### Task requirements
Arrange all of the rows below into a numbered list, leaving out any blank lines.

### Records for this task

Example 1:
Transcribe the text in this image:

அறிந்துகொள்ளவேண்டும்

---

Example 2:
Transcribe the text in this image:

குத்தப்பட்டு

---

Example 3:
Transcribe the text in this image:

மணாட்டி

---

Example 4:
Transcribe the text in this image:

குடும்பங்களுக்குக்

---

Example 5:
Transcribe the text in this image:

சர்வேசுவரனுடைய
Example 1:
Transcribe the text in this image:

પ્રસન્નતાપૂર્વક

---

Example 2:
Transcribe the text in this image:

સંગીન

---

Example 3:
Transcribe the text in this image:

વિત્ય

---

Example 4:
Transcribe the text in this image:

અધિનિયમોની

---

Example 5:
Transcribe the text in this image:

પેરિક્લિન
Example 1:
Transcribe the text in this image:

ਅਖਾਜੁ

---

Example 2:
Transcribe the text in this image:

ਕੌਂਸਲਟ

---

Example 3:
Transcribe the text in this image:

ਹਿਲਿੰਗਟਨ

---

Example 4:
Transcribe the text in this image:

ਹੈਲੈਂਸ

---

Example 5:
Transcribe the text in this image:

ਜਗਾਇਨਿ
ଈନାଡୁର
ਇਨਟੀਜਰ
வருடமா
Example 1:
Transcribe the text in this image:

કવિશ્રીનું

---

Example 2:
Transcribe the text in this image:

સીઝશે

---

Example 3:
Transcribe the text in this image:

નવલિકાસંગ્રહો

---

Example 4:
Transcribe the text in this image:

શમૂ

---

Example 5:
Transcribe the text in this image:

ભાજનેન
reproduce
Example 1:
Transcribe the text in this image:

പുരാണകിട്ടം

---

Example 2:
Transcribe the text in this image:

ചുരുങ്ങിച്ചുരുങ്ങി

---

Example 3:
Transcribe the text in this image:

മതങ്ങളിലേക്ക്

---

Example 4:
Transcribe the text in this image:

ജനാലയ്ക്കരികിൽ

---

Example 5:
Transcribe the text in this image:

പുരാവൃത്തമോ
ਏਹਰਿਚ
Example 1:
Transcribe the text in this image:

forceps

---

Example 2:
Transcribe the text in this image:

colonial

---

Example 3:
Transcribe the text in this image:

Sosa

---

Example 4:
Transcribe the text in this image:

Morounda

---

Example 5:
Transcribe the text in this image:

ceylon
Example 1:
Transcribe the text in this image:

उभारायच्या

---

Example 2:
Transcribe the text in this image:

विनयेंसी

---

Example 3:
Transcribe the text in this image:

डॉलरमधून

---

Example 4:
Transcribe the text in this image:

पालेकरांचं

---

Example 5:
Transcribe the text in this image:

### Answer to the task
1. Example 1:
2. Transcribe the text in this image:
3. அறிந்துகொள்ளவேண்டும்
4. ---
5. Example 2:
6. Transcribe the text in this image:
7. குத்தப்பட்டு
8. ---
9. Example 3:
10. Transcribe the text in this image:
11. மணாட்டி
12. ---
13. Example 4:
14. Transcribe the text in this image:
15. குடும்பங்களுக்குக்
16. ---
17. Example 5:
18. Transcribe the text in this image:
19. சர்வேசுவரனுடைய
20. Example 1:
21. Transcribe the text in this image:
22. પ્રસન્નતાપૂર્વક
23. ---
24. Example 2:
25. Transcribe the text in this image:
26. સંગીન
27. ---
28. Example 3:
29. Transcribe the text in this image:
30. વિત્ય
31. ---
32. Example 4:
33. Transcribe the text in this image:
34. અધિનિયમોની
35. ---
36. Example 5:
37. Transcribe the text in this image:
38. પેરિક્લિન
39. Example 1:
40. Transcribe the text in this image:
41. ਅਖਾਜੁ
42. ---
43. Example 2:
44. Transcribe the text in this image:
45. ਕੌਂਸਲਟ
46. ---
47. Example 3:
48. Transcribe the text in this image:
49. ਹਿਲਿੰਗਟਨ
50. ---
51. Example 4:
52. Transcribe the text in this image:
53. ਹੈਲੈਂਸ
54. ---
55. Example 5:
56. Transcribe the text in this image:
57. ਜਗਾਇਨਿ
58. ଈନାଡୁର
59. ਇਨਟੀਜਰ
60. வருடமா
61. Example 1:
62. Transcribe the text in this image:
63. કવિશ્રીનું
64. ---
65. Example 2:
66. Transcribe the text in this image:
67. સીઝશે
68. ---
69. Example 3:
70. Transcribe the text in this image:
71. નવલિકાસંગ્રહો
72. ---
73. Example 4:
74. Transcribe the text in this image:
75. શમૂ
76. ---
77. Example 5:
78. Transcribe the text in this image:
79. ભાજનેન
80. reproduce
81. Example 1:
82. Transcribe the text in this image:
83. പുരാണകിട്ടം
84. ---
85. Example 2:
86. Transcribe the text in this image:
87. ചുരുങ്ങിച്ചുരുങ്ങി
88. ---
89. Example 3:
90. Transcribe the text in this image:
91. മതങ്ങളിലേക്ക്
92. ---
93. Example 4:
94. Transcribe the text in this image:
95. ജനാലയ്ക്കരികിൽ
96. ---
97. Example 5:
98. Transcribe the text in this image:
99. പുരാവൃത്തമോ
100. ਏਹਰਿਚ
101. Example 1:
102. Transcribe the text in this image:
103. forceps
104. ---
105. Example 2:
106. Transcribe the text in this image:
107. colonial
108. ---
109. Example 3:
110. Transcribe the text in this image:
111. Sosa
112. ---
113. Example 4:
114. Transcribe the text in this image:
115. Morounda
116. ---
117. Example 5:
118. Transcribe the text in this image:
119. ceylon
120. Example 1:
121. Transcribe the text in this image:
122. उभारायच्या
123. ---
124. Example 2:
125. Transcribe the text in this image:
126. विनयेंसी
127. ---
128. Example 3:
129. Transcribe the text in this image:
130. डॉलरमधून
131. ---
132. Example 4:
133. Transcribe the text in this image:
134. पालेकरांचं
135. ---
136. Example 5:
137. Transcribe the text in this image:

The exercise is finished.